Burn!

Burn!

Marlon Brando once said this film contains "the best acting I've ever done"

Evaristo Márquez said in a recent interview (November 1st 2009) that in several occasions, when Marlon Brando refused to act, he was the "peacemaker" between director Pontecorvo and the legendary actor.

Evaristo Márquez, who plays rebel leader Jose Dolores in the film, was not an actor. He was a poor villager from "San Basilio de Palenque", Colombia, whom director Pontecorvo discovered while scouting locations in that country and convinced to star opposite Brando. The studio had originally wanted Sydney Poitier.

Gillo Pontecorvo resisted studio pressure to cast Steve McQueen and Sidney Poitier in the leads.

Sir William Walker, a real historical figure portrayed in the film by Marlon Brando, was neither British nor knighted. Walker was an American adventurer and his title of "sir" was one he adopted on his own.

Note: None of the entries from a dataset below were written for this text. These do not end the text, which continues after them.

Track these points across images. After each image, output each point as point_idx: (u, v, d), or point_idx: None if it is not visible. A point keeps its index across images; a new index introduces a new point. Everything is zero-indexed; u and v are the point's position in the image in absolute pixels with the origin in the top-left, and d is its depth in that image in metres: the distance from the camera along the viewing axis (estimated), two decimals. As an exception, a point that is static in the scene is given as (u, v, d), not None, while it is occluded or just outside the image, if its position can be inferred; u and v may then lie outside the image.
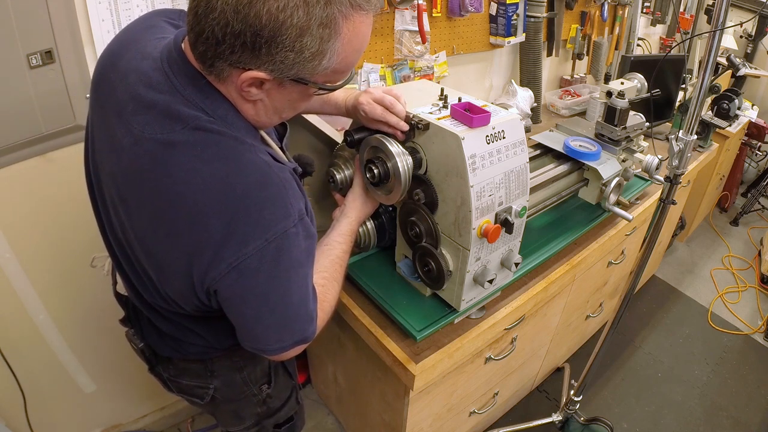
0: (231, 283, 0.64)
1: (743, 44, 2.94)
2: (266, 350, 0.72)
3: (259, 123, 0.70)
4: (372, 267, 1.20)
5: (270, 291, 0.66)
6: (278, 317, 0.69)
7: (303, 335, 0.72)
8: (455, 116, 0.88)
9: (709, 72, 0.97)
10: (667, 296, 2.56)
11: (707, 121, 2.01)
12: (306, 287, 0.71)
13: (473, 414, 1.47)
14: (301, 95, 0.67)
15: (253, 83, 0.62)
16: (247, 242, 0.62)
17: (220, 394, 0.96)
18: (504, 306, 1.16)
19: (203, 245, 0.63)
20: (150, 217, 0.67)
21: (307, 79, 0.63)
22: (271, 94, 0.65)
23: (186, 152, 0.63)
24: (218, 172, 0.62)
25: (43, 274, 1.26)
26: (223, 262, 0.63)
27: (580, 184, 1.45)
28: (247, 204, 0.62)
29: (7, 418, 1.35)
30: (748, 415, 1.95)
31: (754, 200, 3.19)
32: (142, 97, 0.65)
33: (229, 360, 0.92)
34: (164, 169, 0.63)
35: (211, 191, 0.62)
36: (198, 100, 0.64)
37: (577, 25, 2.29)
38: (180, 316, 0.82)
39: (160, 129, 0.63)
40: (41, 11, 1.00)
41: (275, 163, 0.67)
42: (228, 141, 0.64)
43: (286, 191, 0.65)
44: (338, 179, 1.05)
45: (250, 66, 0.59)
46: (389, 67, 1.64)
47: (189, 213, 0.63)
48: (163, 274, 0.72)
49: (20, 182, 1.13)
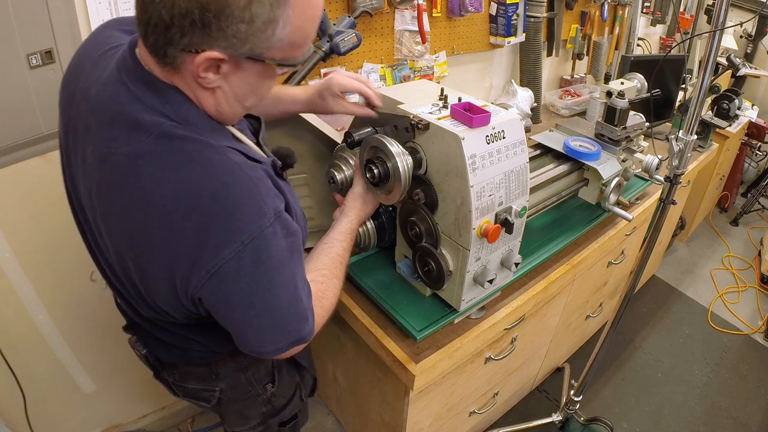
0: (213, 289, 0.63)
1: (743, 44, 2.94)
2: (263, 353, 0.71)
3: (222, 115, 0.67)
4: (372, 267, 1.20)
5: (254, 294, 0.65)
6: (268, 319, 0.68)
7: (298, 335, 0.71)
8: (455, 116, 0.88)
9: (709, 72, 0.97)
10: (667, 296, 2.56)
11: (707, 121, 2.02)
12: (294, 287, 0.69)
13: (473, 414, 1.47)
14: (261, 77, 0.65)
15: (209, 67, 0.59)
16: (223, 247, 0.61)
17: (225, 396, 0.96)
18: (504, 306, 1.16)
19: (180, 254, 0.62)
20: (127, 232, 0.65)
21: (264, 55, 0.60)
22: (230, 79, 0.63)
23: (153, 162, 0.61)
24: (186, 178, 0.61)
25: (43, 274, 1.26)
26: (202, 270, 0.62)
27: (580, 184, 1.45)
28: (219, 208, 0.60)
29: (7, 418, 1.35)
30: (748, 415, 1.95)
31: (754, 200, 3.19)
32: (104, 111, 0.64)
33: (233, 362, 0.92)
34: (133, 181, 0.62)
35: (181, 199, 0.60)
36: (159, 106, 0.62)
37: (577, 25, 2.29)
38: (176, 326, 0.81)
39: (126, 142, 0.62)
40: (41, 11, 1.00)
41: (246, 162, 0.65)
42: (193, 145, 0.62)
43: (259, 190, 0.63)
44: (338, 180, 1.05)
45: (203, 47, 0.57)
46: (389, 67, 1.64)
47: (162, 223, 0.61)
48: (149, 287, 0.70)
49: (20, 182, 1.13)
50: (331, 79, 0.98)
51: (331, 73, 0.94)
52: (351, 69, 1.53)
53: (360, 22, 1.45)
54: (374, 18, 1.51)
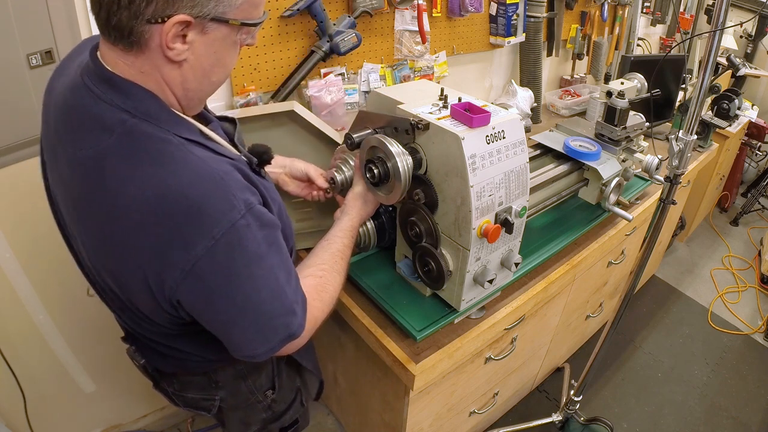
0: (190, 289, 0.62)
1: (743, 44, 2.94)
2: (256, 356, 0.69)
3: (189, 94, 0.67)
4: (372, 267, 1.20)
5: (234, 291, 0.63)
6: (253, 317, 0.66)
7: (288, 331, 0.69)
8: (455, 116, 0.88)
9: (709, 72, 0.97)
10: (667, 296, 2.56)
11: (707, 121, 2.02)
12: (275, 280, 0.67)
13: (473, 414, 1.47)
14: (225, 43, 0.64)
15: (176, 36, 0.59)
16: (195, 244, 0.59)
17: (226, 404, 0.95)
18: (504, 306, 1.16)
19: (151, 255, 0.61)
20: (99, 236, 0.64)
21: (227, 16, 0.61)
22: (196, 48, 0.62)
23: (116, 162, 0.60)
24: (151, 176, 0.59)
25: (43, 274, 1.26)
26: (176, 270, 0.60)
27: (580, 184, 1.45)
28: (186, 205, 0.59)
29: (7, 418, 1.35)
30: (748, 415, 1.95)
31: (754, 200, 3.19)
32: (71, 115, 0.64)
33: (232, 369, 0.91)
34: (98, 182, 0.61)
35: (147, 198, 0.59)
36: (120, 102, 0.62)
37: (577, 25, 2.29)
38: (169, 337, 0.80)
39: (90, 143, 0.61)
40: (41, 11, 1.00)
41: (211, 156, 0.65)
42: (156, 143, 0.61)
43: (226, 183, 0.62)
44: (338, 180, 1.05)
45: (170, 12, 0.57)
46: (389, 67, 1.64)
47: (130, 224, 0.60)
48: (129, 295, 0.69)
49: (20, 182, 1.13)
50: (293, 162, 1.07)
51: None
52: (351, 69, 1.53)
53: (360, 22, 1.45)
54: (374, 18, 1.51)
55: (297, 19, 1.35)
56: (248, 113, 1.11)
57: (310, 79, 1.43)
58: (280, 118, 1.17)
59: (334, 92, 1.46)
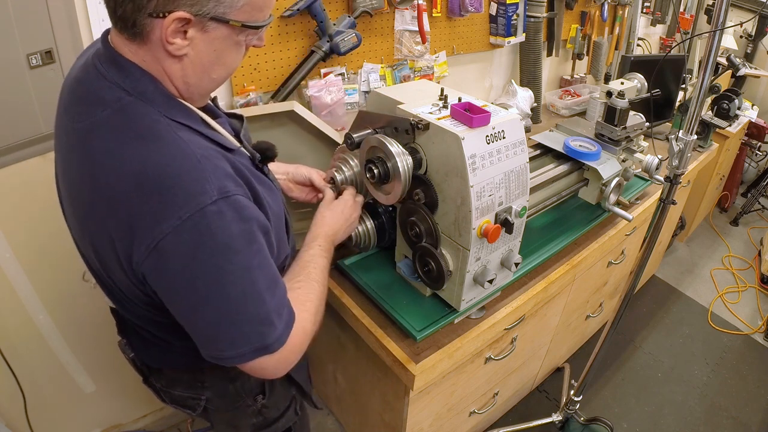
0: (154, 265, 0.62)
1: (743, 44, 2.94)
2: (223, 359, 0.66)
3: (190, 88, 0.68)
4: (372, 267, 1.20)
5: (197, 277, 0.62)
6: (217, 312, 0.64)
7: (261, 341, 0.66)
8: (455, 116, 0.88)
9: (709, 72, 0.97)
10: (667, 296, 2.56)
11: (707, 121, 2.02)
12: (251, 282, 0.65)
13: (473, 414, 1.47)
14: (226, 42, 0.65)
15: (176, 31, 0.61)
16: (161, 221, 0.60)
17: (212, 405, 0.94)
18: (504, 306, 1.16)
19: (121, 226, 0.62)
20: (82, 206, 0.67)
21: (227, 15, 0.62)
22: (196, 45, 0.63)
23: (104, 135, 0.63)
24: (132, 151, 0.61)
25: (43, 274, 1.26)
26: (142, 244, 0.61)
27: (580, 184, 1.45)
28: (158, 182, 0.60)
29: (7, 418, 1.35)
30: (748, 415, 1.95)
31: (754, 200, 3.19)
32: (75, 90, 0.68)
33: (220, 370, 0.88)
34: (85, 153, 0.64)
35: (125, 171, 0.61)
36: (119, 80, 0.64)
37: (577, 25, 2.29)
38: (151, 323, 0.79)
39: (86, 116, 0.64)
40: (41, 11, 1.00)
41: (197, 141, 0.65)
42: (144, 122, 0.63)
43: (202, 167, 0.62)
44: (338, 180, 1.05)
45: (170, 8, 0.59)
46: (389, 67, 1.64)
47: (106, 195, 0.62)
48: (107, 269, 0.70)
49: (20, 182, 1.13)
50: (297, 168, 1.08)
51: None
52: (351, 69, 1.54)
53: (360, 22, 1.45)
54: (374, 18, 1.51)
55: (297, 19, 1.35)
56: (248, 113, 1.11)
57: (310, 79, 1.43)
58: (280, 118, 1.17)
59: (334, 92, 1.46)
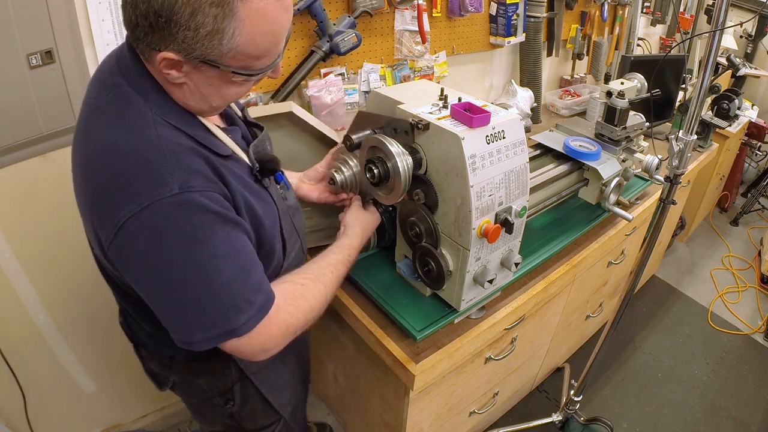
0: (119, 246, 0.65)
1: (743, 44, 2.94)
2: (193, 343, 0.69)
3: (191, 108, 0.72)
4: (372, 267, 1.20)
5: (160, 263, 0.65)
6: (182, 296, 0.67)
7: (229, 325, 0.68)
8: (455, 116, 0.88)
9: (709, 72, 0.97)
10: (667, 296, 2.56)
11: (707, 121, 2.01)
12: (216, 270, 0.67)
13: (473, 414, 1.47)
14: (222, 81, 0.68)
15: (169, 65, 0.64)
16: (123, 205, 0.64)
17: (179, 390, 0.98)
18: (504, 306, 1.16)
19: (92, 205, 0.68)
20: (75, 179, 0.71)
21: (218, 62, 0.64)
22: (192, 78, 0.67)
23: (101, 116, 0.68)
24: (112, 137, 0.66)
25: (43, 274, 1.26)
26: (110, 223, 0.65)
27: (580, 184, 1.45)
28: (124, 169, 0.64)
29: (7, 418, 1.35)
30: (748, 415, 1.95)
31: (754, 200, 3.19)
32: (97, 73, 0.74)
33: (185, 363, 0.91)
34: (85, 129, 0.70)
35: (104, 154, 0.66)
36: (125, 71, 0.69)
37: (577, 25, 2.29)
38: (133, 302, 0.81)
39: (95, 94, 0.70)
40: (41, 11, 1.00)
41: (173, 137, 0.68)
42: (131, 111, 0.67)
43: (168, 161, 0.65)
44: (338, 180, 1.05)
45: (161, 47, 0.62)
46: (389, 67, 1.64)
47: (87, 172, 0.68)
48: (90, 241, 0.76)
49: (20, 182, 1.13)
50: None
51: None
52: (351, 69, 1.54)
53: (360, 22, 1.45)
54: (374, 18, 1.51)
55: (297, 19, 1.35)
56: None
57: (310, 79, 1.43)
58: (278, 119, 1.17)
59: (334, 92, 1.46)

The film's original title was Quemada (the spanish word for "burnt"), as the action took place in a Spanish colony. When the Spanish government officially complained and threatened a boycott of the film (objecting to the script's supposedly anti-Spanish bias), Gillo Pontecorvo agreed to alter the setting to a Portuguese island and the release title became Queimada ("burnt" in Portuguese).

The original Italian language version is longer by 20 minutes than the English dubbed US version.

The setting of the film is a fictional sugar cane-producing Caribbean Island named Queimada. In the original script, this fictive island was part of the Spanish empire, which would have been a more accurate historical conceit, since Spain, rather than Portugal, was the dominant European power in the Caribbean. The Spanish government of Francisco Franco pressured the filmmakers to alter the script, and since Portugal accounts for a considerably smaller share of international box-office receipts than Spain, the producers did the economically expedient thing by making the Portuguese the bad guys. No Portuguese is actually spoken in the film, but various forms of Spanish.

United Artists rapidly lost faith in the film as the budget spiraled out of control. Much to Pontecorvo's horror, it was re-edited by an editor who specialized in putting trailers together.